Dodo lega setelah berhasil berkata-kata. Namun setelah berkata, ia terlihat gelisah. Aku paham. Pasti ada yang penting. Aku tak ingin membayangkan sesuati yang tak jelas. Akhirnya kukabulkan permintaan Dodo dengan mengangguk berulang-ulang. Dodok kusuruh saja pulang segera,
“Ya, ya, ya. Baiklah Dodo. Kau pulanglah duluan. Om akan segera ke rumahmu.
Aku bergegas ke dalam rumah. Segera ku loloskan sarungku dan menggantinya dengan celana panjang. Ku raih handphone ku, kubawa serta ke rumah Covid Coperfield. Dari pintu pagarku, ku lihat Dodo berdiri di pintu pagar rumahnya. Sepertinya ia ingin memastikan bahwa aku akan segera datang ke rumahnya. Setelah aku terlihat berjalan ke rumahnya, ia segera masuk ke dalam rumah. Pintu ia biarkan terbuka lebar. Semua lampu di rumah itu terlihat menyala.

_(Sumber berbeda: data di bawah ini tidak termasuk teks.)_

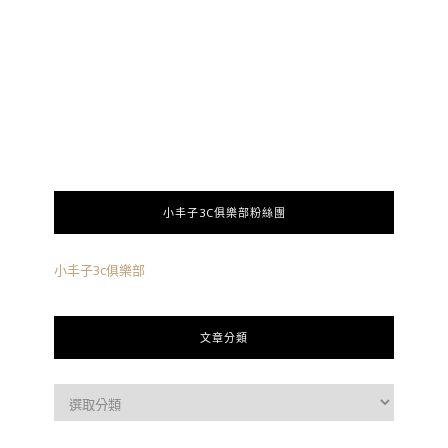
小丰子3C俱樂部粉絲團
小丰子3c俱樂部
文章分類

Dengan rasa penasaran aku segera masuk. Aku tak ingin menduga-duga. Di tengah rumah terlihat Dodo dan dua adiknya termenung bersama-sama. Wajah mereka terlihat cemas dan tegang.

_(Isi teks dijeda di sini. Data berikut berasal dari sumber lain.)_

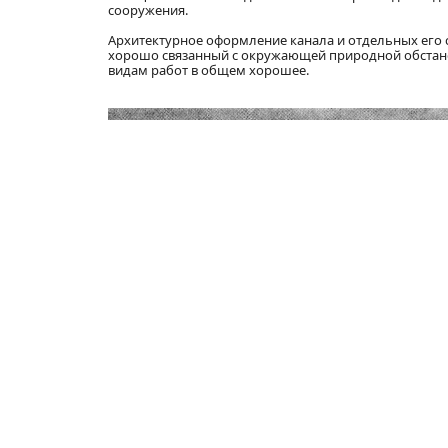
сооружения.
Архитектурное оформление канала и отдельных его 
хорошо связанный с окружающей природной обстано
видам работ в общем хорошее.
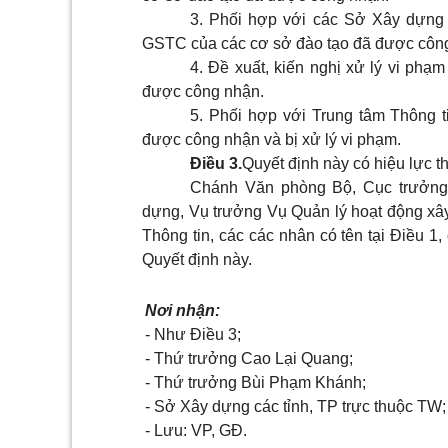
3. Phối hợp với các Sở Xây dựng 
GSTC của các cơ sở đào tạo đã được côn
4. Đề xuất, kiến nghị xử lý vi ph
được công nhận.
5. Phối hợp với Trung tâm Thông t
được công nhận và bị xử lý vi phạm.
Điều 3.
Quyết định này có hiệu lực th
Chánh Văn phòng Bộ, Cục trưởng 
dựng, Vụ trưởng Vụ Quản lý hoạt động xâ
Thông tin, các các nhân có tên tại Điều 1,
Quyết định này.
Nơi nhận:
- Như Điều 3;
- Thứ trưởng Cao Lại Quang;
- Thứ trưởng Bùi Phạm Khánh;
- Sở Xây dựng các tỉnh, TP trực thuộc TW;
- Lưu: VP, GĐ.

“Ibu di dalam bersama ayah. Ibu terlihat menangis Om,” kata Dodo.
“Hmm... ada apa?” tanyaku
“Om, masuk saja. Kamar itu, yang pintunya terbuka,” tunjuk Dodo
Aku segera menuju kamar yang ditunjuk Dodo. Sedikit sungkan, kuarahkan langkahku ke kamar itu. Terlihat Vida alias Siti Covida Lara, istri Covid menangis tersedu-sedu. Ia melihat kehadiranku dan memintaku segera masuk ke kamarnya.
“Bang, Long. Masuklah. Ini... ini Bang Covid. Lihatlah!” katanya dengan cemas.
Aku segera masuk ke kamar itu. Covid terlihat terbaring. Matanya setengah terbuka. Tangannya menggenggam erat handphone miliknya.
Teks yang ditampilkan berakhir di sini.